┌─ TASK INPUTS
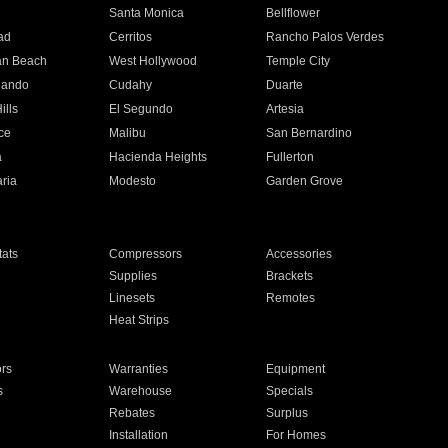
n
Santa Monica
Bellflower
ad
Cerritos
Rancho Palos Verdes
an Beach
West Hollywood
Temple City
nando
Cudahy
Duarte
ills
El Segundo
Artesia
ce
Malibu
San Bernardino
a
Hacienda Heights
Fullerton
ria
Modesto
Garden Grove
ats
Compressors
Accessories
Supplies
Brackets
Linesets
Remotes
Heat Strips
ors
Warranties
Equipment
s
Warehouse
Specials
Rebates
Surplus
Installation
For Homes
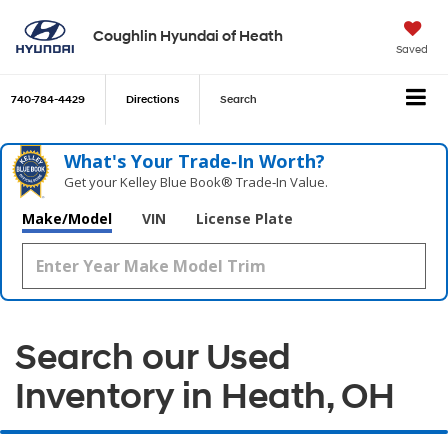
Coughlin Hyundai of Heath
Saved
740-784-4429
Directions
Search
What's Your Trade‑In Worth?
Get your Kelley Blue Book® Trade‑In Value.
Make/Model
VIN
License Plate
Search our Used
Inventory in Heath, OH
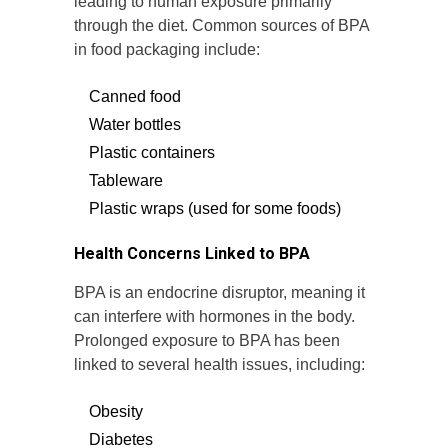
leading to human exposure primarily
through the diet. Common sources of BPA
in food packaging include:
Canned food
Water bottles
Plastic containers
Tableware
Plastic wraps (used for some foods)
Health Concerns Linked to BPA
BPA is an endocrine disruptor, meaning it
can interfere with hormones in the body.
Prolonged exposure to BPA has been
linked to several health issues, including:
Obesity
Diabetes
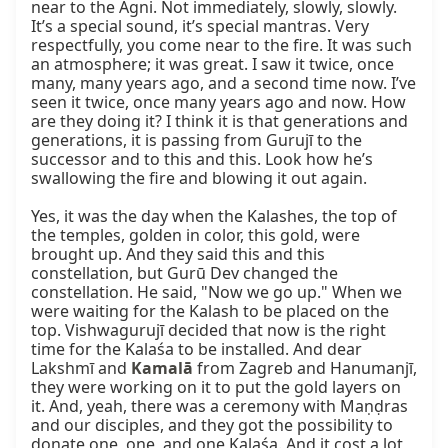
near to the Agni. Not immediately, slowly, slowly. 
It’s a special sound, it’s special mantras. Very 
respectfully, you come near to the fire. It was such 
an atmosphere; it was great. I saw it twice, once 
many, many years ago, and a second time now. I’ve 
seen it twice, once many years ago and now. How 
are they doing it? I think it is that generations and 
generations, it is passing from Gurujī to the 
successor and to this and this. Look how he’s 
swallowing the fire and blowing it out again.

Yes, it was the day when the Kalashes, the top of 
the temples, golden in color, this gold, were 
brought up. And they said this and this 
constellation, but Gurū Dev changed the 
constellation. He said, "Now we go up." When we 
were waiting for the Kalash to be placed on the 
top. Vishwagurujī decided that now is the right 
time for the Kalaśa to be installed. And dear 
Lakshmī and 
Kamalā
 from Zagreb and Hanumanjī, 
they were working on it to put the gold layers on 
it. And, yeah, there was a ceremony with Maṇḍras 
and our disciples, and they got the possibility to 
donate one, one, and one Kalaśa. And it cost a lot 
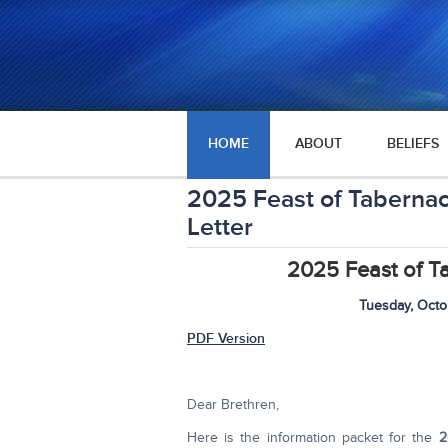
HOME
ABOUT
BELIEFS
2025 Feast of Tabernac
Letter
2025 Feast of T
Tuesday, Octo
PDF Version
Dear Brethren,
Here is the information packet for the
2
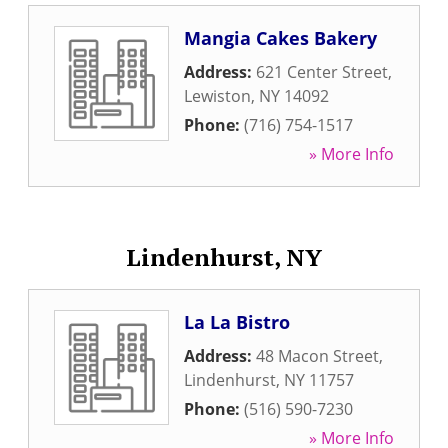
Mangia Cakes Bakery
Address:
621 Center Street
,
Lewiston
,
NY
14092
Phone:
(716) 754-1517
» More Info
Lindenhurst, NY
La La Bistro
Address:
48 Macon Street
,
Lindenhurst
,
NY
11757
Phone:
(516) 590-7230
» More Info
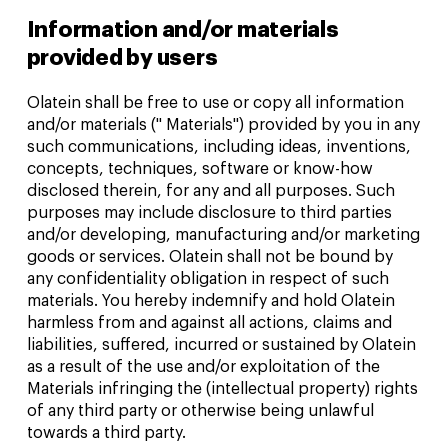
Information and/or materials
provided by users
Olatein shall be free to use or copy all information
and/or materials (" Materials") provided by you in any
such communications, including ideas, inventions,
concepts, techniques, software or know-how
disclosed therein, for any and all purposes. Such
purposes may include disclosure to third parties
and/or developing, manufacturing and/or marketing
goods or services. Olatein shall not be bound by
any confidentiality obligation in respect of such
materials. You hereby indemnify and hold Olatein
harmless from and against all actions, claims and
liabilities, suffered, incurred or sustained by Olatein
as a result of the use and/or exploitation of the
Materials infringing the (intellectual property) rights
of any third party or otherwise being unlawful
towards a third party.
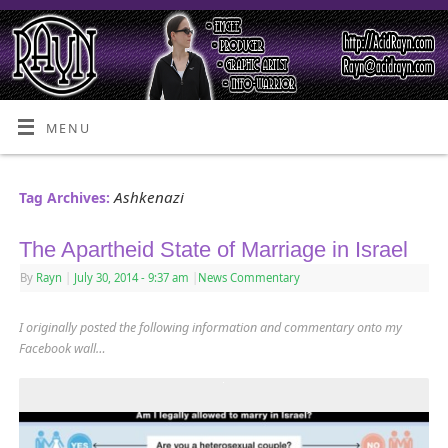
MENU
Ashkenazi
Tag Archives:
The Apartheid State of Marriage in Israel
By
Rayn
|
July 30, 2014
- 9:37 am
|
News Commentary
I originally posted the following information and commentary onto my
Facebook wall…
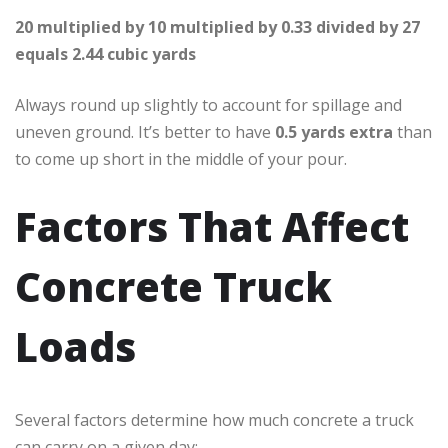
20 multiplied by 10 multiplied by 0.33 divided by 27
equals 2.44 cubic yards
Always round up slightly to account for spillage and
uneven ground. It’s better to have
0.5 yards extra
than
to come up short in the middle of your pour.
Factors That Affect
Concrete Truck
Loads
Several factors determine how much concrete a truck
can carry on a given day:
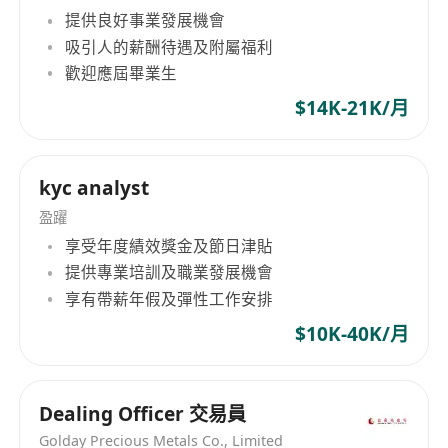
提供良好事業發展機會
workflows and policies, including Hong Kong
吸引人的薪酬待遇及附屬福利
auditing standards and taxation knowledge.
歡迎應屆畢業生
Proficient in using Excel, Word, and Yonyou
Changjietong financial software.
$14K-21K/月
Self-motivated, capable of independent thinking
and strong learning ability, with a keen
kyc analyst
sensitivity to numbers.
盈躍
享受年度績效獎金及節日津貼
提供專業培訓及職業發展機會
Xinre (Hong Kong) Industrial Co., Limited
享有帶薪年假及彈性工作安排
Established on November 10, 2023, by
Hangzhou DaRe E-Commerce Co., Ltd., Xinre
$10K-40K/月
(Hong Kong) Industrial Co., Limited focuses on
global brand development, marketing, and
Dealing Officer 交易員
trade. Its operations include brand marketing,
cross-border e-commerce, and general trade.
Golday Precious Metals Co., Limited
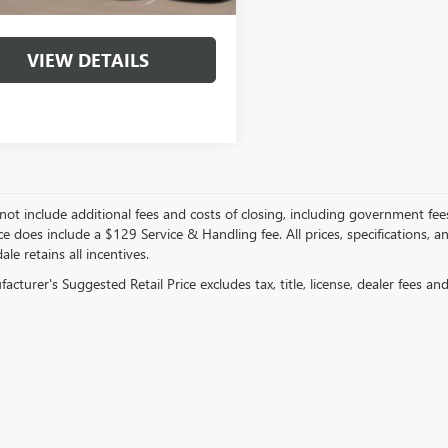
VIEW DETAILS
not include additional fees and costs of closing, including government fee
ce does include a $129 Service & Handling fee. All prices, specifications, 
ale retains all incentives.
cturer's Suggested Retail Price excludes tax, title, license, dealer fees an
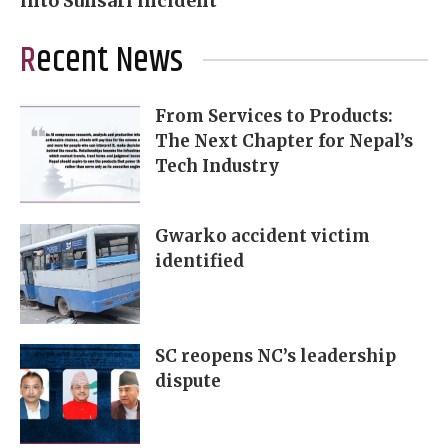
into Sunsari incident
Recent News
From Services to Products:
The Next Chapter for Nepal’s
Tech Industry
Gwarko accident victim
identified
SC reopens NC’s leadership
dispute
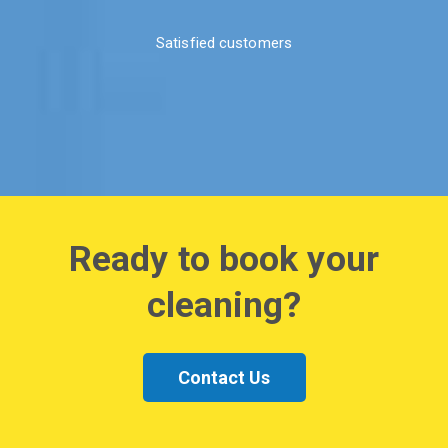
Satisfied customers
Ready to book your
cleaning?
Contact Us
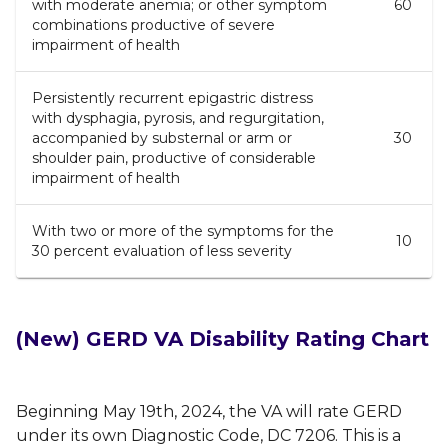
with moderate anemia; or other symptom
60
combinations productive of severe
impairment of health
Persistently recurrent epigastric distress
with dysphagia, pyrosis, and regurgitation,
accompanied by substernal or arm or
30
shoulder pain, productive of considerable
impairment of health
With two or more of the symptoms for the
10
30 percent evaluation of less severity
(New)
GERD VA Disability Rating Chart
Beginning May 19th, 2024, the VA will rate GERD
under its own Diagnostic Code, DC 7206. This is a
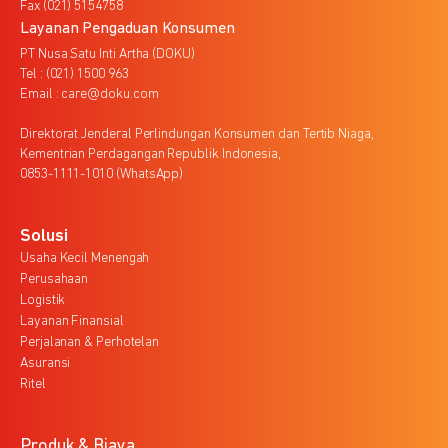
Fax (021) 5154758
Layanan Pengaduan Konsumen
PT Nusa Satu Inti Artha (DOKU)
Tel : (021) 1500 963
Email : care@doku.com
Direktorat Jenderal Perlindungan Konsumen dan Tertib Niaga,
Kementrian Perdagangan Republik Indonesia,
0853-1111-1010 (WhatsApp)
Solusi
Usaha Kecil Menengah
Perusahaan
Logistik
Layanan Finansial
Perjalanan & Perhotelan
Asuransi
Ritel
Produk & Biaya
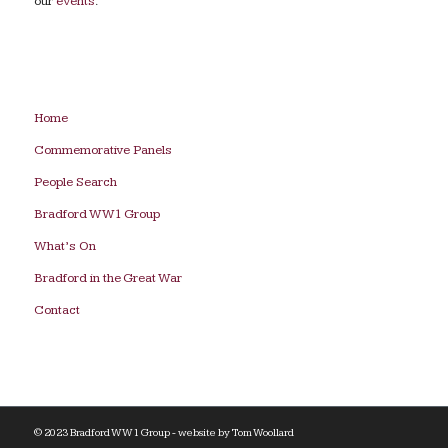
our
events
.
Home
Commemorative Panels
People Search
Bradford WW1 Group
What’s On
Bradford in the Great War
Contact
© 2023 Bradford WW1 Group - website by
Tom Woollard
└─
Give the records again exactly, without pictures.

> _SOLVED PROBLEM_
n
Santa Monica
Bellflower
ad
Cerritos
Rancho Palos Verdes
an Beach
West Hollywood
Temple City
nando
Cudahy
Duarte
ills
El Segundo
Artesia
ce
Malibu
San Bernardino
a
Hacienda Heights
Fullerton
ria
Modesto
Garden Grove
ats
Compressors
Accessories
Supplies
Brackets
Linesets
Remotes
Heat Strips
ors
Warranties
Equipment
s
Warehouse
Specials
Rebates
Surplus
Installation
For Homes
Coughlin Hyundai of Heath
Saved
740-784-4429
Directions
Search
What's Your Trade‑In Worth?
Get your Kelley Blue Book® Trade‑In Value.
Make/Model
VIN
License Plate
Search our Used
Inventory in Heath, OH
leading to human exposure primarily
through the diet. Common sources of BPA
in food packaging include:
Canned food
Water bottles
Plastic containers
Tableware
Plastic wraps (used for some foods)
Health Concerns Linked to BPA
BPA is an endocrine disruptor, meaning it
can interfere with hormones in the body.
Prolonged exposure to BPA has been
linked to several health issues, including:
Obesity
Diabetes
near to the Agni. Not immediately, slowly, slowly. 
It’s a special sound, it’s special mantras. Very 
respectfully, you come near to the fire. It was such 
an atmosphere; it was great. I saw it twice, once 
many, many years ago, and a second time now. I’ve 
seen it twice, once many years ago and now. How 
are they doing it? I think it is that generations and 
generations, it is passing from Gurujī to the 
successor and to this and this. Look how he’s 
swallowing the fire and blowing it out again.

Yes, it was the day when the Kalashes, the top of 
the temples, golden in color, this gold, were 
brought up. And they said this and this 
constellation, but Gurū Dev changed the 
constellation. He said, "Now we go up." When we 
were waiting for the Kalash to be placed on the 
top. Vishwagurujī decided that now is the right 
time for the Kalaśa to be installed. And dear 
Lakshmī and 
Kamalā
 from Zagreb and Hanumanjī, 
they were working on it to put the gold layers on 
it. And, yeah, there was a ceremony with Maṇḍras 
and our disciples, and they got the possibility to 
donate one, one, and one Kalaśa. And it cost a lot 
HOME
ABOUT
BELIEFS
2025 Feast of Tabernac
Letter
2025 Feast of T
Tuesday, Octo
PDF Version
Dear Brethren,
Here is the information packet for the
2
Mangia Cakes Bakery
Address:
621 Center Street
,
Lewiston
,
NY
14092
Phone:
(716) 754-1517
» More Info
Lindenhurst, NY
La La Bistro
Address:
48 Macon Street
,
Lindenhurst
,
NY
11757
Phone:
(516) 590-7230
» More Info
Information and/or materials
provided by users
Olatein shall be free to use or copy all information
and/or materials (" Materials") provided by you in any
such communications, including ideas, inventions,
concepts, techniques, software or know-how
disclosed therein, for any and all purposes. Such
purposes may include disclosure to third parties
and/or developing, manufacturing and/or marketing
goods or services. Olatein shall not be bound by
any confidentiality obligation in respect of such
materials. You hereby indemnify and hold Olatein
harmless from and against all actions, claims and
liabilities, suffered, incurred or sustained by Olatein
as a result of the use and/or exploitation of the
Materials infringing the (intellectual property) rights
of any third party or otherwise being unlawful
towards a third party.
MENU
Ashkenazi
Tag Archives:
The Apartheid State of Marriage in Israel
By
Rayn
|
July 30, 2014
- 9:37 am
|
News Commentary
I originally posted the following information and commentary onto my
Facebook wall…
20 multiplied by 10 multiplied by 0.33 divided by 27
equals 2.44 cubic yards
Always round up slightly to account for spillage and
uneven ground. It’s better to have
0.5 yards extra
than
to come up short in the middle of your pour.
Factors That Affect
Concrete Truck
Loads
Several factors determine how much concrete a truck
can carry on a given day:
提供良好事業發展機會
workflows and policies, including Hong Kong
吸引人的薪酬待遇及附屬福利
auditing standards and taxation knowledge.
歡迎應屆畢業生
Proficient in using Excel, Word, and Yonyou
Changjietong financial software.
$14K-21K/月
Self-motivated, capable of independent thinking
and strong learning ability, with a keen
kyc analyst
sensitivity to numbers.
盈躍
享受年度績效獎金及節日津貼
提供專業培訓及職業發展機會
Xinre (Hong Kong) Industrial Co., Limited
享有帶薪年假及彈性工作安排
Established on November 10, 2023, by
Hangzhou DaRe E-Commerce Co., Ltd., Xinre
$10K-40K/月
(Hong Kong) Industrial Co., Limited focuses on
global brand development, marketing, and
Dealing Officer 交易員
trade. Its operations include brand marketing,
cross-border e-commerce, and general trade.
Golday Precious Metals Co., Limited
VIEW DETAILS
not include additional fees and costs of closing, including government fee
ce does include a $129 Service & Handling fee. All prices, specifications, 
ale retains all incentives.
cturer's Suggested Retail Price excludes tax, title, license, dealer fees an
into Sunsari incident
Recent News
From Services to Products:
The Next Chapter for Nepal’s
Tech Industry
Gwarko accident victim
identified
SC reopens NC’s leadership
dispute
Satisfied customers
Ready to book your
cleaning?
Contact Us
with moderate anemia; or other symptom
60
combinations productive of severe
impairment of health
Persistently recurrent epigastric distress
with dysphagia, pyrosis, and regurgitation,
accompanied by substernal or arm or
30
shoulder pain, productive of considerable
impairment of health
With two or more of the symptoms for the
10
30 percent evaluation of less severity
(New)
GERD VA Disability Rating Chart
Beginning May 19th, 2024, the VA will rate GERD
under its own Diagnostic Code, DC 7206. This is a
Fax (021) 5154758
Layanan Pengaduan Konsumen
PT Nusa Satu Inti Artha (DOKU)
Tel : (021) 1500 963
Email : care@doku.com
Direktorat Jenderal Perlindungan Konsumen dan Tertib Niaga,
Kementrian Perdagangan Republik Indonesia,
0853-1111-1010 (WhatsApp)
Solusi
Usaha Kecil Menengah
Perusahaan
Logistik
Layanan Finansial
Perjalanan & Perhotelan
Asuransi
Ritel
Produk & Biaya
our
events
.
Home
Commemorative Panels
People Search
Bradford WW1 Group
What’s On
Bradford in the Great War
Contact
© 2023 Bradford WW1 Group - website by
Tom Woollard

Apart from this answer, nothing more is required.